EXTRAIT |
• • • • • • •

Accéder au contenu principal

Paula ou personne, Patrick Lapeyre (P.O.L)

Des Patrick Lapeyre, il ne doit pas y en avoir deux. À plus forte raison quand on lit Paula ou personne, une histoire d'amour arbitrée par une entreprise qu'on aime détester, la Poste, et le philosophe le plus honni de l'histoire en raison de ses accointances nazies, le roi de l'Étant, Heidegger. Un penseur qui se fera même japoniser à la fin du bouquin. 

Le coeur du récit est donc cet adultère improbable —et c'est la magie de la littérature de le rendre possible —entre Jean Cosmo, employé au tri postal, travailleur nocturne, dandy célibataire et faussement cynique porté sur la philo, et Paula Wilmann, prof d'allemand un brin bourgeoise, mariée, à l'éducation chrétienne et dotée de plein de valeurs. Et sans doute sapiosexuelle. Ils se rencontrent à un mariage, se revoient et consomment leur adultère à Paris, entre les Buttes-Chaumont et les Invalides.

L'adultère ou l'histoire d'amour donc. Sujet le plus banal et ordinaire du monde, raconté 10 000 fois. Mais c'est bien connu, si l'on a des choses à dire, alors ça passe. Tout dépend de la manière, du style, du ton. C'est une affaire de complicité et de flux. T'es connecté ou tu l'es pas. Et là, il faut bien l'écrire, j'ignore comment Patrick Lapeyre a réussi à me tenir en haleine pendant plus de 400 pages en me racontant l'histoire de deux personnes simplement éprises.

 Pourquoi faudrait-il choisir entre le sexe et la philo ? Entre les ébats et les débats ? Entre l'érotisme et le Dasein ? Et la question ultime, être amoureux suffit-il au bonheur ? Cette façon de naviguer entre la médiocrité d'une vie d'employé de tri postal, la passion pour les choses de la pensée, et ces effluves érotiques absolument sensuels forme le triangle parfait d'un livre réussi. Il faut voir ces RH frustrés, ces syndicalistes venus d'un autre temps et ces petits fonctionnaires minables ou fainéants comme pas deux, puis ce couple, en contrepoint, attiré par des quêtes charnelles et spirituelles aux desseins plus élevés. Même si Jean Cosmo est aussi très porté sur le sexe, insistant mais jamais vraiment repoussé par sa Paula, qui l'aime plus que tout, prête à convoler sur les bords de Loire, dans des hôtels sans charme. Ou à Lamotte-Beuvron.

Car s'il est profondément heureux d'être l'amant de Paula —la chose ne se discute même pas —, il n'éprouve en revanche aucune satisfaction particulière à découvrir la détresse de son mari. On dirait au contraire qu'il souffre à sa place, qu'il pleure à sa place, comme si on pouvait être à la fois le vainqueur et le vaincu. Ce qui ne l'empêche pas, d'un autre côté, de dévêtir en un tournemain la femme de l'homme aux abois, alléché par sa poitrine tout ronde et son corps bronzé, puis de l'allonger sur le lit, comme il le fait en ce moment. Allez expliquer ça...

• • • • • • •

CONSIGNE A | Réécrivez sous forme de liste le paragraphe de la critique qui commence par « Le coeur du récit est donc », en conservant ses faits principaux.
CONSIGNE B | Recopiez sans rien changer le passage de la critique qui commence à « Des Patrick Lapeyre, il » et se termine à « fin du bouquin. ».

ENTRÉES FOURNIES |
• • • • • • •

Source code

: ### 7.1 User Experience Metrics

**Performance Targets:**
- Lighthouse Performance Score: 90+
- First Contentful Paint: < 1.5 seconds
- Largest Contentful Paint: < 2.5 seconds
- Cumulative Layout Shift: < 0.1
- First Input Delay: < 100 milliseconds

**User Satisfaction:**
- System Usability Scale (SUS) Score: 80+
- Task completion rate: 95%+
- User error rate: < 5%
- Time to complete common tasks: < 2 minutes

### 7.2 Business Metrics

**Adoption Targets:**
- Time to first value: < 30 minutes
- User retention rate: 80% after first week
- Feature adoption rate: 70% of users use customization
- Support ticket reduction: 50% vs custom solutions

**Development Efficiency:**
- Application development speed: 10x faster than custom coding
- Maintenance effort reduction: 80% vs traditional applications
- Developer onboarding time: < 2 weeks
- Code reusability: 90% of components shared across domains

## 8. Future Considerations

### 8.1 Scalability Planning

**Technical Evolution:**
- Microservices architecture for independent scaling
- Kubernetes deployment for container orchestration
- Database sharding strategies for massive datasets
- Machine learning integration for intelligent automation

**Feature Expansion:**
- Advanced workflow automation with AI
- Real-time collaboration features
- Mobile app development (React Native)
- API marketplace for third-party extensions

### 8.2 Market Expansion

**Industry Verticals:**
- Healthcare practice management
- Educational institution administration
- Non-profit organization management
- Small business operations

• • • • • • •

RÉSULTAT A |
- Au cœur du récit se trouve un adultère improbable, que la littérature rend possible.
- Jean Cosmo est employé au tri postal et travaille de nuit. C'est un dandy célibataire, faussement cynique, porté sur la philosophie.
- Paula Wilmann est professeure d'allemand, un peu bourgeoise et mariée. Elle a reçu une éducation chrétienne, a beaucoup de valeurs et est sans doute sapiosexuelle.
- Ils se rencontrent à un mariage, puis se revoient.
- Ils vivent leur adultère à Paris, entre les Buttes-Chaumont et les Invalides.

RÉSULTAT B |
Des Patrick Lapeyre, il ne doit pas y en avoir deux. À plus forte raison quand on lit Paula ou personne, une histoire d'amour arbitrée par une entreprise qu'on aime détester, la Poste, et le philosophe le plus honni de l'histoire en raison de ses accointances nazies, le roi de l'Étant, Heidegger. Un penseur qui se fera même japoniser à la fin du bouquin.